Atas usulan dari bawah, maka pemerintah baru akan menemui apa sebetulnya yang masyarakat
inginkan, bukan sebaliknya. Agar program Pemerintah Provinsi Banten dapat terelaisasi tanpa
pemahaman yang sepenggal-sepenggal, perlulah adanya kajian dan penelitian secara langsung. Kajian

dan Penelitian tersebut berguna untuk membangun koordinasi dan rekonsoliasi dengan pemerintah
tingkat kabupaten/kota, sehingga program yang dilaksanakan benar-benar berbasiskan masyarakat.
Pertama, seperti yang sudah penulis ungkap diatas, pertarungan Demokrasi selama ini hanya bersifat
formalistik, sehingga tidak didapatkan koherensi antara pemilu dengan kesejahteraan masyarakat.
Penulis disini ingin menunjukkan perlu adanya kajian secara serius bagaimana sebetulnya Pemilihan
Kepala Daerah berhubungan erat dengan pembangunan ekonomi daerah dan peran aktif masyarakat di
dalamnya, maka selanjutnya riset akan indeks Demokrasi di Provinsi Banten sangat dibutuhkan.
Kedua, dalam membangun infrastruktur, pendidikan, kesehatan dan transparansi publik harus dibangun
berdasarkan riset yang mendalam, sehingga peran aktif masyarakat akan ditemukan sebagai bukti
suksesnya program yang digagas. Dengan begitu pemerintah daerah benar-benar tahu langkah yang
harus ditempuh. Kesuksesan program pemerintah akan meningkatkan mutu hidup masyarakatnya dan
menciptakan rasa bahagia akan kepemimpinan kepala daerahnya.
Terakhir, penulis ingin menggambarkan kelayakan perlembagaan ekonomi yang harusnya dibangun.
Perlembagaan ekonomi tersebut harus benar-benar dapat dirasakan oleh masyarakat. Seperti yang kita
tahu saat ini, secara umum pemerintah memaknai sebuah perlembagaan ekonomi melalui basis-basis
keuangan daerah, seperti : Bank Daerah, Pajak, koperasi-koperasi, dan usaha-usaha daerah. Namun
disini penulis ingin memberikan sedikit gambaran, bahwa perlembagaan ekonomi bukanlah demikian
(hal tersebut dinamakan lembaga perekonomian), perlembagaan ekonomi dari sudut pandang penulis
ialah seluruh aktifitas yang dapat dirasakan baik secara langsung maupun tidak langsung oleh
masyarakat, yang dapat meningkatkan kelayakan hidup. Artinya segala program pemerintah yang
digagas, perlembagaannya harus tepat, misalnya penggunaan anggaran untuk pendidikan harus
dilakukan betul-betul sesuai dengan harapan masyarakat, pelayanan kesehatan harus benar-benar
memberikan dampak baik pada masyarakat, infrastruktur yang dibangun tidak memakan hak hidup
masyarakat, kredit rakyat tidak membebani masyarakat, pajak yang diberikan secara terbuka
disampaikan kegunaannya dan masih banyak lagi yang lainnya. Maka untuk tercapainya perlembagaan
ekonomi yang dapat dirasakan manfaatnya oleh masyarakat, perlu dilakukan kajian ulang atas
perlembagaan yang sudah ada saat ini, artinya harus dilakukan riset agar hal yang dimaksud dapat
dicapai. Melalui riset, segala program yang digagas dapat dipertanggungjawabkan secara akademis,
sehingga hasil kerja yang dicapai bukanlah sebuah kebetulan, akan tetapi koherensi antara basis
keilmuan dan nilai-nilai moral etik penyelenggara dengan semangat masyarakat.

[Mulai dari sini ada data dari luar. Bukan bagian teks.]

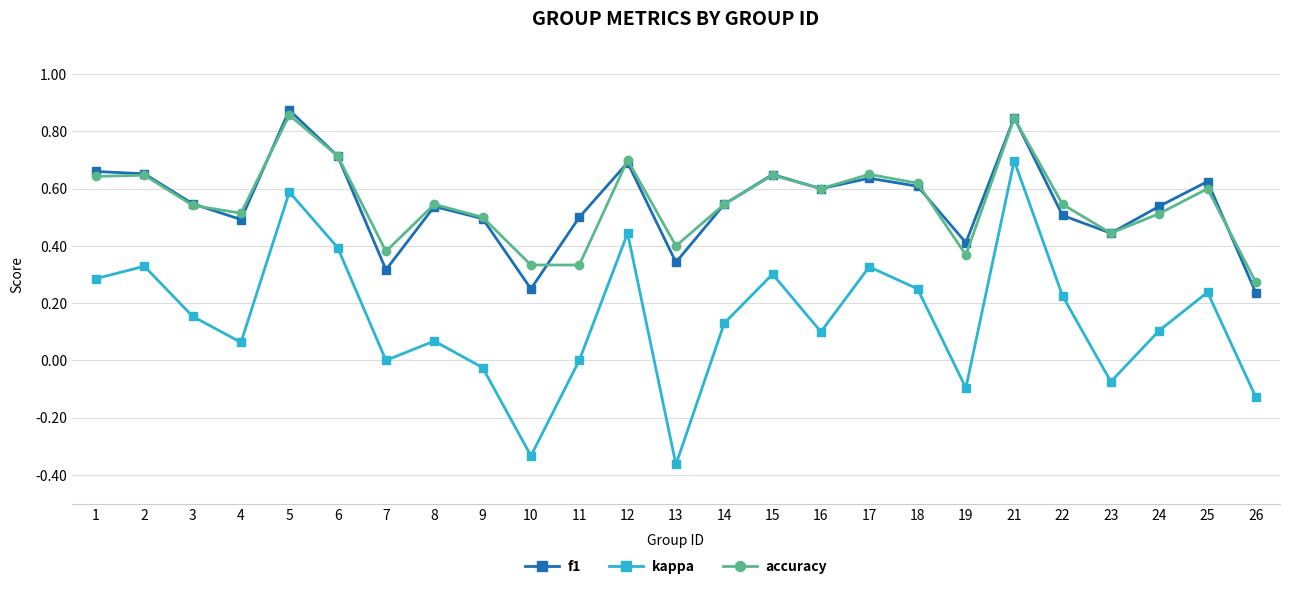

Which series has the widest spread of values?

kappa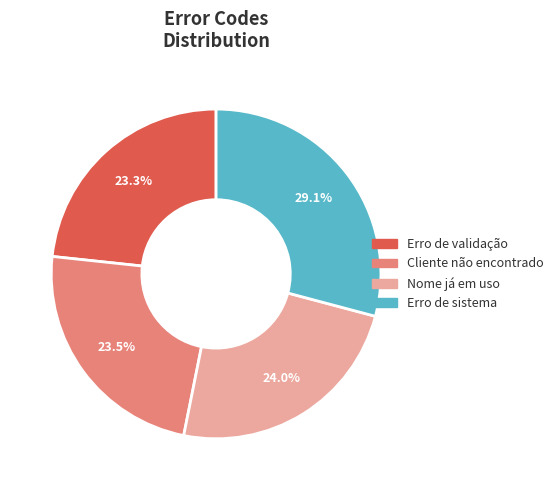

The Nome já em uso slice represents 16% of the pie. True or false?

False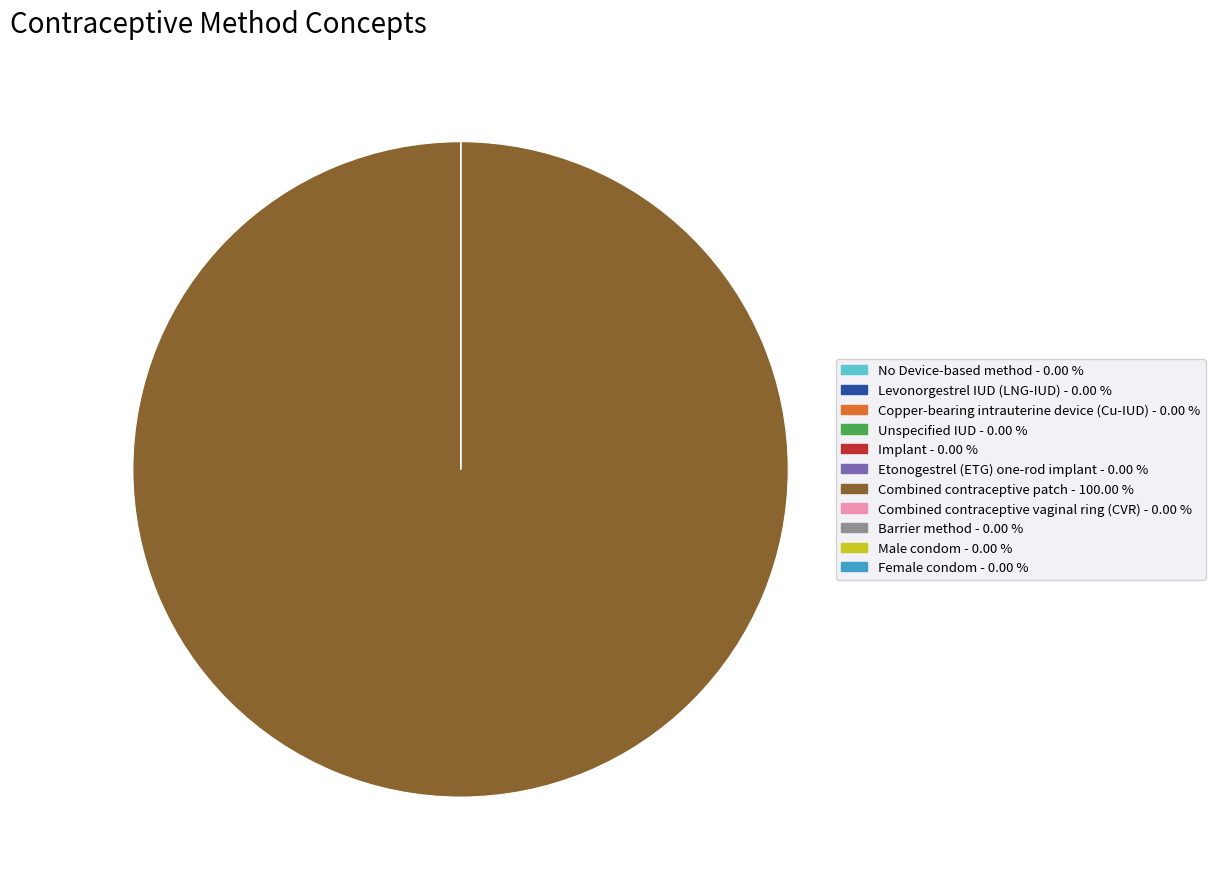

Is Combined contraceptive patch the majority of the pie?

Yes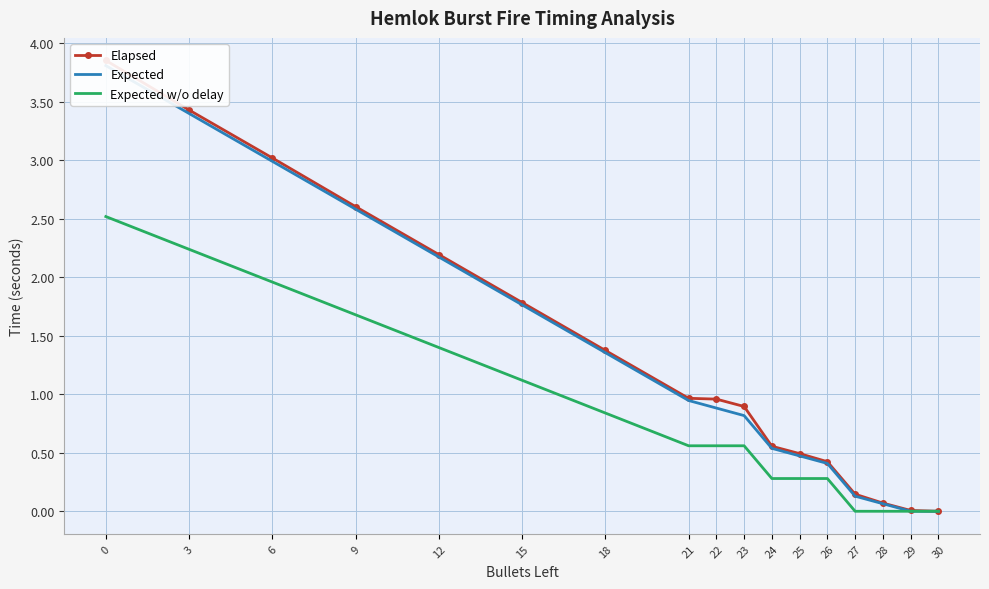

At 29, list the series in order from smallest to largest.

Expected, Expected w/o delay, Elapsed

Diakhir tulisan ini penulis mengajukan tesis : pertama, bahwa wealth bagi masyarakat dapat dicapai atas
keaktifan pemerintah dalam mendistribusikan kesejahteraan secara merata. Kedua, pemerintah akan

jauh lebih menghemat anggaran dengan hasil yang memuaskan apabila gagasan program berdasarkan
usul masyarakat. Untuk membuktikan kedua tesis tersebut maka perlu adanya kajian/riset yang
dilakukan secara mendalam mengenai hubungan penyelenggaraan pemerintah dengan kesejahteraan
akan menghasilkan indeks demokrasi, kemudian pelibatan masyarakat akan penyusunan program
pemerintah akan didapatkan tinggi atau rendahnya tingkat interest (kepercayaan) terhadap pemerintah.
Terakhir, penyelenggaraan program berdasarkan usul masyarakat, secara langsung akan
menghubungkan dengan efisiensi anggaran.